News

Tender prices for construction predicted to rise

MELBOURNE'S strong construction market, which has bucked the national trend, is set to push up local tender prices in the year ahead, particularly in the industrial sector, research shows.

Property consultant Rider Levett Bucknall (RLB) has forecast that tender prices in Melbourne will rise 3-4 per cent this year due to new projects coming on to the market, particularly in retail.

Adelaide, Canberra and Darwin are also expected to rise by a similar amount. As smaller markets, a couple of big projects have a proportionately bigger impact.

Tender price movements in Brisbane and Perth are tipped to decline by 1 per cent, while in Sydney they will grow by 2 per cent, RLB says.

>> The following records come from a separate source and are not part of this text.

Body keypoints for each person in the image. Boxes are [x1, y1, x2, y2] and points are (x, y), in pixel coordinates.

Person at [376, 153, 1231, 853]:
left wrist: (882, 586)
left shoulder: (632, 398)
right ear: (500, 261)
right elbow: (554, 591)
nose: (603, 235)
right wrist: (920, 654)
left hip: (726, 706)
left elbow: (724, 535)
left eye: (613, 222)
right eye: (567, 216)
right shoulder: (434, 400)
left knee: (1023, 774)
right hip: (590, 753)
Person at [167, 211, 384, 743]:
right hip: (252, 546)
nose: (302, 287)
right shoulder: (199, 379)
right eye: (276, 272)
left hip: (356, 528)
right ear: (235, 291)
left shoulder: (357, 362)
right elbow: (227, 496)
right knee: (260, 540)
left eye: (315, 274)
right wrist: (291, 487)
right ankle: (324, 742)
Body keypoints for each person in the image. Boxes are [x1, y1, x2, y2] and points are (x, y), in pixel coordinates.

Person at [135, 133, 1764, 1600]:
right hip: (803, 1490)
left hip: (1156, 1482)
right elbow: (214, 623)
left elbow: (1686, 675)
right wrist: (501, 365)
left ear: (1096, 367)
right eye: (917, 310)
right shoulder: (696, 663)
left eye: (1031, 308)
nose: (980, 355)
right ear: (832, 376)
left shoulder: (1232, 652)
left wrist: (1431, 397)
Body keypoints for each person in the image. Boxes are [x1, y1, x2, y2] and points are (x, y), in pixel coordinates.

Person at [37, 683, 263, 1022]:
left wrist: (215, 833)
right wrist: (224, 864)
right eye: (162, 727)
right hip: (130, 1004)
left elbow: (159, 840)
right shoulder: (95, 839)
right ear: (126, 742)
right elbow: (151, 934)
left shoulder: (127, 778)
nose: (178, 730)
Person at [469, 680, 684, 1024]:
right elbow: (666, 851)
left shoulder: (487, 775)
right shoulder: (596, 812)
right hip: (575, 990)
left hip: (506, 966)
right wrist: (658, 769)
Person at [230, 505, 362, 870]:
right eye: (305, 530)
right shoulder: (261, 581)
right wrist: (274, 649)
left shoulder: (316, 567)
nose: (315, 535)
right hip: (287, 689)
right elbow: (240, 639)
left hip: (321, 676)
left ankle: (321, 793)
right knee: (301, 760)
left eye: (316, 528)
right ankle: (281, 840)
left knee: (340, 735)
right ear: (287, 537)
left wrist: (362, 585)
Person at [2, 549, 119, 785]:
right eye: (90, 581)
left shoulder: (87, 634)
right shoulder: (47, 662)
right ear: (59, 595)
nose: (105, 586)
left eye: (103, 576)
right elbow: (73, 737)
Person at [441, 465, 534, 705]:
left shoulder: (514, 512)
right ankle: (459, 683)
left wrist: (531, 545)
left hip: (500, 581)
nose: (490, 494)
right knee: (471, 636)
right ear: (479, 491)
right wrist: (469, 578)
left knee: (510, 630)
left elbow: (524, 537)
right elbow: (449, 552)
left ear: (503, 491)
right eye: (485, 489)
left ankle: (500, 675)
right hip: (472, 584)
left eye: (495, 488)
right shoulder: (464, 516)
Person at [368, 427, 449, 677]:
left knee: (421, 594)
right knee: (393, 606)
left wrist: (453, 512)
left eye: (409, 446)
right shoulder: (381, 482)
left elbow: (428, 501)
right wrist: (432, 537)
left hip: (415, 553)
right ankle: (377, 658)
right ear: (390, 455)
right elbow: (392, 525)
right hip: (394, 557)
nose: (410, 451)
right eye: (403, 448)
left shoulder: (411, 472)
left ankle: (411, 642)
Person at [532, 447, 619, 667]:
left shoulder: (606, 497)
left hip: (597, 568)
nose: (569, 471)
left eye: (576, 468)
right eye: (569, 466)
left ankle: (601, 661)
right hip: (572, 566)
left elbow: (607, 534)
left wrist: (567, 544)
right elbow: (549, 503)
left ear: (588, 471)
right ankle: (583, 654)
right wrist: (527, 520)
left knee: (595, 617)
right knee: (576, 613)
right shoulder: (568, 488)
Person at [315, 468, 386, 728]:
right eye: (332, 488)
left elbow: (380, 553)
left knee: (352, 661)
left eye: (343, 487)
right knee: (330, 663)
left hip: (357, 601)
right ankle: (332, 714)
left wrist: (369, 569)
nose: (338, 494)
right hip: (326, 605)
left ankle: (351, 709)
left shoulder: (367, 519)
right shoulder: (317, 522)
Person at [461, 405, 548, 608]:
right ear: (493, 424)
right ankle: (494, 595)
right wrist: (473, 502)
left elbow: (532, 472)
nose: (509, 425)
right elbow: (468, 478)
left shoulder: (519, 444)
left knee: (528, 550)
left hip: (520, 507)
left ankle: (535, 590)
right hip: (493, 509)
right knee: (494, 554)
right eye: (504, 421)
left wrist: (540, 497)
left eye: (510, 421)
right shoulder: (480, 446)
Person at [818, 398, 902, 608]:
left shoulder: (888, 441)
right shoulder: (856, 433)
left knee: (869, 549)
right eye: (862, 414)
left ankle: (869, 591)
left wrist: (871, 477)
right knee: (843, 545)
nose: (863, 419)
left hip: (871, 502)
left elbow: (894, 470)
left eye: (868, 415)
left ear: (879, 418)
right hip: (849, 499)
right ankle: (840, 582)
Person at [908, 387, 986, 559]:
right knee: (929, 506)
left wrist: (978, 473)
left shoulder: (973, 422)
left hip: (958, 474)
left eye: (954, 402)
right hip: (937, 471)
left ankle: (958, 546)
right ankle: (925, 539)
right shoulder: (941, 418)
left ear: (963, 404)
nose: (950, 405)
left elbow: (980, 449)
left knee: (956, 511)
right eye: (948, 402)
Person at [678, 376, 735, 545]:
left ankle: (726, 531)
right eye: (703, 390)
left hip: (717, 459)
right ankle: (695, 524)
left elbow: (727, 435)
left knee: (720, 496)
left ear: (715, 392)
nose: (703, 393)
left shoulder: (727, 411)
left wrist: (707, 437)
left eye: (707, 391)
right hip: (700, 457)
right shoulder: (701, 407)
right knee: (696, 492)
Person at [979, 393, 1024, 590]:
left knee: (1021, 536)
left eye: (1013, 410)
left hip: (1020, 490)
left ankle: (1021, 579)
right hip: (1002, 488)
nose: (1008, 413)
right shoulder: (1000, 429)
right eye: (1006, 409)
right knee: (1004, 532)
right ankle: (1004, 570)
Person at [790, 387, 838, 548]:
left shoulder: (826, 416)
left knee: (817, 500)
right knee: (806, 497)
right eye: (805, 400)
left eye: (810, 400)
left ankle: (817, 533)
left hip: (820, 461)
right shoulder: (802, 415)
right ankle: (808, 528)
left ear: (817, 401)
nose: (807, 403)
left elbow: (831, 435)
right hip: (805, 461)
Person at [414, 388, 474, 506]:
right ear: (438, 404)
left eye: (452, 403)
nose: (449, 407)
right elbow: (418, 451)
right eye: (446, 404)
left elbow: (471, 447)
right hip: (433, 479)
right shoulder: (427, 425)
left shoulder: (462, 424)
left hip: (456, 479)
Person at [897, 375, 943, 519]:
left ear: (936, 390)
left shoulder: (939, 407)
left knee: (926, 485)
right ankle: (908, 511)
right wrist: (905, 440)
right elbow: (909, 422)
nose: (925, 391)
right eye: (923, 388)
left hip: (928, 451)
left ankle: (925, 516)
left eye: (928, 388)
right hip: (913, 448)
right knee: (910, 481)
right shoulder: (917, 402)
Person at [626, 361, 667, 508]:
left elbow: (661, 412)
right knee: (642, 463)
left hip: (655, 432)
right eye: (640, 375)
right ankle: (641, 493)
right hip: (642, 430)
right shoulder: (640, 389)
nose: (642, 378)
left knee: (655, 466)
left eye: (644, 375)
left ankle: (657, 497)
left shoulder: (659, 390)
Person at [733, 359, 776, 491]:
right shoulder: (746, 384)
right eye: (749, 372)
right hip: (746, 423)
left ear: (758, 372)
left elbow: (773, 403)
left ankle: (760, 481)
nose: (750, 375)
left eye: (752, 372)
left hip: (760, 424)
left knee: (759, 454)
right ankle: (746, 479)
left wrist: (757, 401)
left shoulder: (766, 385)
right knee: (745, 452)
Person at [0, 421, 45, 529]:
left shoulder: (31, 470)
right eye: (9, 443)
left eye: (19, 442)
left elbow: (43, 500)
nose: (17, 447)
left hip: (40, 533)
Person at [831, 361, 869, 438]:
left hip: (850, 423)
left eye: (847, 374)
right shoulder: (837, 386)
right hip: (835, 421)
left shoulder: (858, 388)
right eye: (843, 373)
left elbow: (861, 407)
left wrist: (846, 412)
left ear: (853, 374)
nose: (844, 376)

Fellow property consultant Davis Langdon has tipped that construction costs in Melbourne's industrial sector will rise as Melbourne's strength as a big industrial centre gains momentum.

Davis Langdon's leading indicator index for industrial construction for the second quarter shows that Melbourne's industrial developers are taking advantage of the depressed market to create new infrastructure for an upturn in the market.

Roger Hogg, RLB's head of global research and development, said funding constraints applied equally in Melbourne, but the evidence was clear that an upcoming package of projects will have a big impact on the tendering and construction market in the next six to nine months.

''This additional workload may not necessarily all go ahead, but there are reasonable grounds for supposing that it will, in which case it would rapidly soak up resources, particularly in the structural trades, and downstream in the finishes trades,'' he said.

The Davis Langdon index predicted that after relatively flat pricing over the past year, prices in Melbourne's industrial sector would gradually creep up over the next year by about 2 per cent. Davis Langdon's industrial index measures the movement in industrial construction prices across Australia.

The weighted national average of the Davis Langdon industrial tender level index dropped by 0.3 per cent nationally over the past year, and looking ahead over the coming year, only a very gradual rise in prices is expected in the range of 1-2 per cent.

Davis Langdon managing director Mark Beattie said activity in the Melbourne industrial sector had been low recently.

''However, with rising container activity at the Port of Melbourne, it is unsurprising that Melbourne has seen comparatively more developments in recent times than other regions,'' he said. ''Construction has been for the most part limited to distribution centres built by owner occupiers - mainly big retailers - making the most of the market downturn and developing bigger and better facilities.''

However, speculative investment remained stagnant, as ''feasibilities are constrained by low yields'', he said.

RLB found that the construction market in Melbourne, and Victoria as a whole, had retained reasonably high levels of activity since the advent of the downturn in the third quarter 2008.